STONE さんの感想・評価
4.0
物語 : 4.5
作画 : 3.5
声優 : 4.5
音楽 : 3.0
キャラ : 4.5
状態:観終わった
見た目以上にSFの醍醐味が味わえた
原作は未読。
当初はキャラデザイン(特にレイシア級)の印象から、SF的設定だが主体となるのは美少女
ロボットのアクションものかと思っていたが、思った以上にSFしていて、面白さも回を
重ねるたびに増していった感じ。
テーマも、人とモノ(AIを含む)との関係性についてかなり興味深い考察がなされていたし、AIの
進歩が目覚ましい現状を見るに、将来起こりうる問題かも?と思わせてくれる。
内容が内容なだけに人間とAIの会話主体の展開になってもおかしくなかったが、要所要所の
転換部分などはアクション主体になるなど、エンターテイメント性もおざなりになっていない
ところが好感が持てた。
キャラクターデザインは全体的に可愛い感じであったが、内容が内容なだけにもっとクールな
ものであっても良かったかも。
キャラに関しては人間以上にレイシア級のhIEがそれぞれ異なる行動目的を持つこともあって
印象深かったが、なんだかんだで一番印象深かったのはレイシア。
その態度や仕草が愛らしく、あざとささえ感じることも。こうした行為を劇中では
アナログハックと表現していたが、メタ的には本作品の視聴者に対してアナログハックを
行っているとも言えそう。
このレイシアだが、最初は可愛いうえに手回しの良さが頼もしくあったのだが、先読みの凄さから
次第に空恐ろしくなってくるし、真意が読めないところも怖い。
それゆえにほとんどの人がレイシアを信用しきれないのだろうが、怖さ以上にレイシアに魅力を
感じてしまったのが遠藤 アラトと言うわけで、当初は弱点のように描かれたアラトのチョロさが
最終的に成功に導いたというのが面白いところ。
このチョロいと言う表現だが、アラトと海内 遼の自身の考えをぶつけ合うシリアスな会話中に
やたら「チョロい」という言葉の応酬があるのが変におかしかった。
アラトとレイシアに関しては一応ハッピーエンドのようになっていたが、レイシアが言うように
体だけ別モノなのか、あるいは実は何者か(別のAI)がレイシアに扮していたのかは判らず、更に仮に
本物だとしても「レイシアの目的は実はまだ先があるのか?」などと色々考えてしまう。
この二人の関係性は人とモノとの恋という特異なものとして描かれていたが、本作の媒体である
アニメ、あるいは漫画やゲームのキャラクターを、創造物だと判っていながら恋しているような人が
現実では見受けられるわけで、そういったメタ的要素を包括しているような面白さもあった。

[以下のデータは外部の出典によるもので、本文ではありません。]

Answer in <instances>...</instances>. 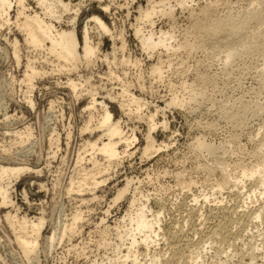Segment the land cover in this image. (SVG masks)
<instances>
[{"label":"rangeland","instance_id":"1","mask_svg":"<svg viewBox=\"0 0 264 264\" xmlns=\"http://www.w3.org/2000/svg\"><path fill=\"white\" fill-rule=\"evenodd\" d=\"M166 1L171 15L156 13L148 21L140 13L149 0H47L54 18L44 16L34 0H26L27 13H41L56 30L75 27L79 59L71 65L45 48L25 43V35L15 26V4L9 11L10 24L0 19V165L31 168L12 181L7 196L13 205L0 207V264L118 263L115 245H124L121 252L125 253L129 240L124 236L119 241L114 225L141 202L149 219L153 215L160 225L151 234L154 243H143L142 233L137 236L133 251L142 263L153 255L162 264L262 261L264 209L261 220L254 218V211L264 206L260 177L242 183L235 178L243 168L260 166L264 172V0ZM200 8H209V15ZM93 16L106 29L91 21ZM242 17L249 21L231 53L223 42H216L219 32L207 39L205 25ZM136 28L143 33H136ZM85 31L94 50L90 59H84L82 52ZM160 31L173 33L171 39L146 49L141 38L149 33L156 38ZM13 39L18 60L11 52ZM27 63L38 70L28 84ZM154 65H159L160 73ZM68 79L78 82V89L72 91ZM92 100L95 104L90 108ZM104 109L122 137L132 139L129 147L121 141L120 154L110 164L100 153L90 155L89 146L85 147L108 141L103 133L107 126L99 123ZM13 129L28 130L30 136L18 137ZM148 137L153 148L144 154ZM206 146L214 151L208 152ZM77 153L86 161L76 163ZM94 157L104 166L102 172L95 171ZM91 174L103 182L76 191L74 185ZM125 187L124 196L113 203ZM251 191L254 196L247 198ZM8 212L18 219L41 215L45 219L29 259L5 220ZM76 212L81 215L76 230L47 247V237L55 230L59 233L62 224L68 226Z\"/></svg>","mask_w":264,"mask_h":264},{"label":"bare ground","instance_id":"2","mask_svg":"<svg viewBox=\"0 0 264 264\" xmlns=\"http://www.w3.org/2000/svg\"><path fill=\"white\" fill-rule=\"evenodd\" d=\"M37 4L38 7L41 8L42 10V13L44 16L46 17H51V18H54L55 17V14H54V11L53 9L51 8V4L49 2H47V0H34ZM58 2H61V0H56ZM182 2V1H181ZM170 3V2H169ZM183 3V2H182ZM186 3V2H185ZM15 4L16 7H17V16H16V19H15V26L17 25L18 26V30L21 32H23V34L25 35V43L31 45L32 47H38V48H45L48 53H50L51 55L55 56L57 59H61L63 61H65L66 63H70L71 65V62H75L77 59H79V55L77 53V47H78V42H77V39H76V35H75V27H72L71 30H56V28L54 27V25L51 23V22H48L46 21L40 14L41 13H36L34 11L33 14H30V13H27V11L29 10V7H27V2L26 0H0V19L3 20V23H9L10 24V18H8L9 16V11L11 9V6ZM179 4H181L179 2ZM184 4V3H183ZM182 4V5H183ZM173 6V5H172ZM191 7V6H190ZM210 7V6H209ZM168 8V3L166 0H160V1H155V0H149V4L148 6L146 7V9L142 10V12L140 14H142V16L144 17V19H147L148 21H150V18H151V15H155L156 13H161V14H166L167 15H171L172 11L167 9ZM182 8V7H181ZM186 8V7H185ZM202 8V7H201ZM200 8V9H201ZM212 8V7H211ZM209 9V8H207ZM207 9H201L203 11V14L204 13H208ZM200 10V11H201ZM257 10V9H255ZM254 10V12H255ZM202 11L200 13H202ZM213 11V10H212ZM211 11V12H212ZM191 12V11H190ZM249 12V11H248ZM81 13V10H79V12H76V17L75 19H77L79 17V14ZM194 13V12H193ZM198 13V12H197ZM246 13V12H245ZM195 14V13H194ZM193 14V15H194ZM153 15V16H154ZM206 15V14H205ZM209 15V13H208ZM245 15V14H244ZM248 15V14H247ZM251 15V14H250ZM250 15H248L249 17H251ZM253 15V14H252ZM258 15V14H257ZM264 15V14H262ZM156 16V15H155ZM192 16V14L190 15ZM204 15H202L203 17ZM214 16V15H213ZM246 16V15H245ZM246 16V17H248ZM141 17V19L143 18ZM239 17V16H238ZM263 17V16H262ZM261 17V19H262ZM140 18V16H139ZM204 18V17H203ZM223 18V17H222ZM227 18V16L225 17ZM233 18V16H232ZM236 18V16L234 17ZM245 17H242L241 18V21L239 20H236V21H230V20H226L228 22H225L224 19L223 21H220V19H218L216 21L215 24H213L214 22H212V25L208 24V25H205L206 26V30L208 32L207 34V39L210 41L212 40L213 36L219 32V38L216 39V42L220 41V42H223L225 45H227V47L229 48V52L230 50H232V47L233 45L236 43V41L239 39L237 38L236 40V37L240 36V34H238L239 32H241L243 34V30L245 31L246 30V25L248 24L247 23V20L249 21V19L245 18ZM264 18V17H263ZM152 19V18H151ZM205 19V18H204ZM214 19V18H213ZM216 19V18H215ZM230 19V18H229ZM243 19V20H242ZM91 21H94L96 23V25H98L100 28H103V29H106L105 28V24L99 19V17H96V16H93L91 19ZM222 20V19H221ZM260 20V17L259 19ZM145 21V20H144ZM252 21V20H251ZM250 21V22H251ZM261 21V20H260ZM147 22V21H146ZM154 22V21H153ZM262 22H263V19H262ZM209 23V22H208ZM253 23V22H252ZM12 24V23H11ZM151 24H152V21H151ZM250 24V23H249ZM2 26V24H0ZM6 25V24H5ZM138 25V24H137ZM251 25V24H250ZM249 25V27H250ZM16 26V27H17ZM252 26V25H251ZM262 26L263 23H262ZM151 27V26H150ZM245 27V29H244ZM143 28V27H142ZM260 28V26H259ZM258 28V30H259ZM135 29V28H134ZM248 29V27H247ZM251 29V28H250ZM253 29V28H252ZM136 33H140L142 31H140L139 28H136V30H134ZM252 31V30H251ZM250 31V32H251ZM143 33V32H142ZM172 34L170 31H164V32H159V35H157L158 37L154 38L153 35L155 34H152V33H149L146 37H140L142 40V45L146 48V49H153L155 47H159L161 45H165V41L167 38L172 37ZM187 34V33H186ZM251 34V33H250ZM23 35V36H24ZM145 35V34H143ZM246 33H244V37H245ZM260 35V33L258 34ZM87 36H88V32L85 31L84 32V42H83V46H82V52H83V57L84 59H90V57L94 54V50L92 49V47H90V45L88 44V40H87ZM136 36V35H135ZM191 36V35H190ZM189 36V37H190ZM242 38H243V35H241ZM253 36V35H252ZM23 38V39H24ZM139 38V39H140ZM184 38V37H183ZM186 38V37H185ZM248 38V37H247ZM188 39V38H187ZM16 40V39H15ZM168 40V39H167ZM185 40V39H184ZM193 40V39H192ZM242 40V39H240ZM246 40V39H245ZM14 41V39H13ZM239 41V40H238ZM17 41H14V44L12 45L14 47V51L12 50L11 52L13 53V56L14 58L17 59L18 57V50L16 47ZM168 42V41H167ZM189 42V40H188ZM246 42V41H245ZM12 43V42H10ZM186 43V42H184ZM194 44V43H193ZM239 44V43H238ZM241 44V43H240ZM141 45V46H142ZM169 46L171 45L168 44ZM180 45V44H179ZM185 45V44H184ZM191 45V44H190ZM174 46V45H172ZM186 46V45H185ZM192 46V45H191ZM242 46V45H241ZM244 46V44H243ZM11 47V48H13ZM178 47V46H177ZM188 47V46H187ZM226 47V46H225ZM226 47V48H227ZM172 48V47H171ZM180 48V47H179ZM184 48V47H183ZM186 48V47H185ZM192 48V47H191ZM166 49V48H164ZM168 49V48H167ZM234 49V48H233ZM236 49V48H235ZM227 50V49H226ZM237 50V49H236ZM235 50V51H236ZM169 51V50H168ZM171 51V50H170ZM175 51V49H174ZM189 51V50H188ZM228 51V50H227ZM166 53V52H165ZM168 53V52H167ZM173 53V52H172ZM231 53V52H230ZM238 53V52H236ZM151 54V53H150ZM153 54V53H152ZM225 54H226V51H225ZM228 54V53H227ZM234 56V54H232ZM238 55V54H237ZM227 56V55H226ZM232 56V58H233ZM189 57V56H188ZM231 57V56H230ZM19 58V57H18ZM229 58V57H228ZM227 58V59H228ZM160 59V57H159ZM231 59V58H230ZM228 59V60H230ZM18 60V59H17ZM161 60V59H160ZM226 60V59H225ZM227 60V61H228ZM232 60V59H231ZM29 61V60H28ZM56 61V60H55ZM168 61V60H167ZM229 62V61H228ZM183 63V62H182ZM226 63V61L224 62ZM16 64H17V61H16ZM264 64V63H263ZM32 64H29L27 63V70H26V78L25 80L27 81V84L31 81L32 77H34L35 74L38 73V70H35L32 66ZM170 65V63H169ZM67 66V65H65ZM75 66V65H74ZM155 66V65H154ZM153 66V67H154ZM159 65L155 66L153 68V70H155L156 72L159 71V68L158 67ZM63 67V66H62ZM67 68V67H66ZM69 68H67L68 70ZM162 69V67H161ZM70 71V69L68 70ZM157 72V73H158ZM155 73V72H154ZM156 73V74H157ZM25 76V75H24ZM37 76V75H36ZM159 76V74L157 75ZM23 80V81H25ZM69 81H67L68 84H70L69 86H71V90L73 91V89L76 90L77 88V83L76 81H73V80H70L68 79ZM27 84H25L26 86H28ZM67 84V86H68ZM30 85V84H29ZM33 86V85H32ZM29 87V86H28ZM73 88V89H72ZM78 89V88H77ZM192 90V89H191ZM190 90V91H191ZM29 90H27L28 92ZM4 93V92H3ZM75 93V92H73ZM194 93V92H193ZM31 94V93H30ZM77 94V93H76ZM196 94V92H195ZM192 95V93H191ZM3 96V95H2ZM74 96H77V95H74ZM195 97V96H194ZM193 97V98H194ZM27 98V97H25ZM28 99H30L28 97ZM26 99V100H28ZM135 99V98H134ZM32 100V99H31ZM31 100H29V102L31 103ZM137 101V100H136ZM27 102V101H26ZM126 102V101H125ZM131 102V101H130ZM133 103V102H131ZM34 104V102H33ZM91 106L90 108H93L94 107V104H95V101H91ZM134 104V103H133ZM30 105V104H29ZM31 106V105H30ZM129 106V105H128ZM137 106V105H136ZM33 107V106H32ZM31 107V108H32ZM88 108V107H87ZM86 108V109H87ZM138 109V108H137ZM245 109V108H244ZM246 110V109H245ZM9 116V115H8ZM92 116V115H90ZM7 117V116H6ZM235 117V116H234ZM92 117H90L89 120H91ZM235 119V118H234ZM150 121V120H149ZM100 127H103V126H107L106 127V130L107 133H104V135L107 136V139L108 141L107 142H102V144L100 146H97L96 143L94 144H87L85 147H87V150H90L92 151L90 153V155H94V153H100L108 162V164H110V162L113 160V159H116L118 157V154H120L118 152V146L119 144L121 143H125L126 147H129L128 145L131 143L132 139L129 140L128 138H123L121 133H120V129L117 125V123H111V115L109 113V111L107 109H104L103 112H102V116L100 118ZM111 123V124H109ZM109 124V125H108ZM26 127V126H25ZM24 127V128H25ZM28 127V126H27ZM23 128V127H22ZM31 129V128H30ZM84 129H88V126H86V128ZM9 131V130H8ZM83 131V129H82ZM13 133L17 134L16 136H20V137H25L26 139L30 136V132L28 130H25V131H15L14 132V129H13ZM18 136V137H19ZM117 137V140L114 141L112 140L113 137ZM23 137V138H24ZM53 138V137H52ZM20 139V138H18ZM56 139V138H55ZM24 140V139H23ZM50 140V139H49ZM21 141H22V138H21ZM20 141V142H21ZM54 140H52L51 142H53ZM56 141V140H55ZM17 142V141H16ZM23 142V141H22ZM28 142V141H27ZM50 142V143H51ZM59 142V141H58ZM14 143V142H13ZM18 144V143H17ZM22 144V143H21ZM19 144V145H21ZM24 144V143H23ZM56 144V142H55ZM199 144V143H198ZM15 145V144H14ZM57 146V145H56ZM84 147V145H82ZM201 146V145H200ZM2 147V146H0ZM81 147V148H83ZM153 148V140L148 137L147 138V145L145 146L144 148V154H147L151 149ZM80 149V148H79ZM86 149V148H85ZM84 149V150H85ZM205 149L212 153L214 151V149L210 146H206ZM2 150H5V148ZM80 151L83 152V149ZM26 152V151H25ZM79 152V150H78ZM81 152V154H82ZM86 152H89V151H85L84 153ZM78 154V153H77ZM81 154H78V157H77V162L76 163H79L80 161H82L84 159V156L81 155ZM96 154V155H97ZM88 155V154H87ZM95 155V156H96ZM85 160V159H84ZM76 161V160H75ZM86 161V160H85ZM92 163L94 165V167L96 168L95 171H98L99 172H102L101 170L103 169V167H101L99 164H98V161L94 158H92ZM11 165V164H10ZM19 165V164H18ZM21 165V164H20ZM1 166L0 165V207H4L6 205H10L12 206L13 205V202L11 201V199H9V197L7 196L8 195V192H9V188L10 186L12 185V181H14L21 173L25 172V171H28V170H31L30 167H28L27 165L26 166ZM77 167V166H76ZM79 167V166H78ZM75 168V167H74ZM258 168H260V166H256V169H245L243 168L240 172V174L235 178L236 179V182H240L242 183L244 181V179L246 178H252L254 176H259L260 178V181H259V194L264 196V172L262 170H259ZM77 169V168H76ZM75 169V170H76ZM35 170V169H34ZM33 170V171H34ZM83 171V170H82ZM96 173V172H95ZM94 173V175H95ZM87 174V173H86ZM89 174V173H88ZM92 175V174H91ZM94 175L92 176H89L87 179H84V180H81L80 182H78V185H74V187L76 186V191H79V192H82L84 190L80 189V187L83 185H85L84 187H87L88 185H90L91 189H94L92 188L97 186L98 184L102 183L103 181H97V179L94 177ZM72 178V177H70ZM72 180V179H71ZM88 180V181H87ZM105 180V179H104ZM70 181V180H69ZM69 183V182H68ZM73 185V183H71ZM75 184V183H74ZM77 184V183H76ZM87 185V186H86ZM82 186V187H83ZM71 187L72 190H74L71 185L69 186ZM88 188V187H87ZM68 190L69 191H72V190ZM89 189V188H88ZM74 190V191H75ZM82 190V191H80ZM73 191V192H74ZM127 191V187L123 188L122 190L119 191V193L117 194V196L113 199V203H115L116 201H118L120 198H122L125 194V192ZM254 191V190H253ZM252 192V195L248 194L247 195V198H251L252 196H254V192ZM24 193V192H23ZM26 195V194H25ZM133 196V195H132ZM25 197V196H24ZM148 198V197H147ZM145 198V199H147ZM195 198V197H194ZM139 200V199H138ZM135 199L132 197V200L130 199V202H131V209L133 206V204L135 203L134 202ZM148 201V200H146ZM145 201V202H146ZM140 202V201H139ZM142 205H140V207L135 210L134 212L132 211H128L124 216H122V218H120V220H118V222L114 225V228H115V231H117L115 234H117V237L119 238V241H121L120 239H122L124 236H127L128 240H129V245H127L126 247V251L125 253H122L121 252V247H124V245H120L121 243H116L117 245H115V249L112 248V250H116L118 253L117 257L115 258H118L116 259V261H119L118 263L115 262V264H145V263H142V261L139 259V255L137 252L133 251V248L135 247L134 250H136V246L137 244L139 243L138 241V237L141 233V235H143L141 237V241L145 244H149L150 243H154V239L152 240V236L151 234L153 233H156L155 231V225L158 224V226L160 227L159 225V222L157 223L158 220H155L157 218H153V215H152V219H149L148 215L149 213H147L145 211V205H144V202H141ZM146 204V203H145ZM136 207V206H135ZM137 208V207H136ZM148 208V207H147ZM146 208V209H147ZM263 209H264V206L259 208L257 211H254V218L255 219H260L262 218V214H263ZM150 210V209H148ZM147 210V211H148ZM152 211V209L150 210V212ZM153 212V211H152ZM108 213V212H107ZM160 213V212H159ZM157 214V213H156ZM80 216L79 215V212H76L73 214V217H72V222L67 226L66 223L65 224H62V225H65L64 227L62 226L59 227L61 228V231L59 233H57L58 231L57 230H53L54 232L49 235L47 237V241H48V245L47 247L51 248L54 246L55 242L59 241L62 239V237L65 235L66 236V232L69 231L70 233L71 232H74V230H76L75 226L77 224V220L80 219ZM159 218V215L157 216ZM5 220L7 221V223L9 224L8 226H10V228L12 229V232H13V235H14V239H15V242L16 244L18 245V247L20 248V250L22 251L23 255L26 257V258H30V254L31 253H35L34 249L37 247V245L39 244L38 242V239H39V236H40V230L41 228L43 227L44 225V222H45V219L43 218V216H37V218H31V219H27L26 217H23V218H20L18 219L17 218V215H12L10 214L9 212L5 214ZM81 220V219H80ZM261 220V219H260ZM68 224V223H67ZM108 226V225H107ZM157 226V227H158ZM128 227V229H127ZM158 227V228H159ZM58 229V227H56ZM104 228V227H103ZM107 227H105L104 229H106ZM108 229V228H107ZM60 230V229H58ZM57 231V232H56ZM103 231V230H102ZM108 230H104V233H106ZM124 231V234L122 233ZM68 232V233H69ZM76 233V232H75ZM103 233V232H102ZM72 234V233H71ZM101 235V234H100ZM157 235H158V232H157ZM70 236V235H69ZM72 236V235H71ZM107 237V236H106ZM116 238V239H118ZM125 239V238H124ZM127 240V239H125ZM124 240V241H125ZM103 241V240H102ZM123 242V241H121ZM104 243V242H103ZM141 243V242H140ZM110 243H107L106 245H108ZM46 246V245H45ZM112 246V245H111ZM37 249V248H36ZM44 250V249H43ZM204 250V249H203ZM115 251V252H116ZM36 255V254H35ZM121 255V256H120ZM115 256V255H113ZM121 260H120V259ZM144 258V257H143ZM34 259V258H33ZM38 259V257H37ZM106 259V258H105ZM102 260V259H101ZM108 260V259H107ZM199 260H200V256H199ZM254 260V259H252ZM261 262L260 264H264V254L263 256L261 257ZM28 261V260H27ZM96 261V260H95ZM115 261V260H114ZM105 261H103L104 263ZM194 262H196V260H194ZM224 262V261H223ZM223 262H221V264H224ZM93 264V263H92ZM114 264V263H113ZM146 264H162L160 261H159V258H157L155 255H153L151 258L148 259V262ZM257 264V263H256Z\"/></svg>","mask_w":264,"mask_h":264}]
</instances>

内容的には面白かったが情報量が多く、それなりにしっかり観ないと理解できない作品でも
ある。
この作品、個人的にはアニメ作品としての総合的評価はともかく、ストーリーは非常に面白く
感じられ、ネットでの感想を見るに最後まで視聴した人には概ね好評だったようであるが、
視聴した人が少なかったのか、あまり話題にならなかった印象がある。
「サクラダリセット」の放映後の状況にも似たようなものを感じたが、両作品とも初期段階で
視聴を止めてしまった人が多かったみたいで、昔以上に「序盤のつかみは重要なのでは?」と
思ってしまった。
2018/10/14
2018/10/15 誤字修正
2020/04/03 句読点位置変更
2020/05/12 追記、表現方法変更など。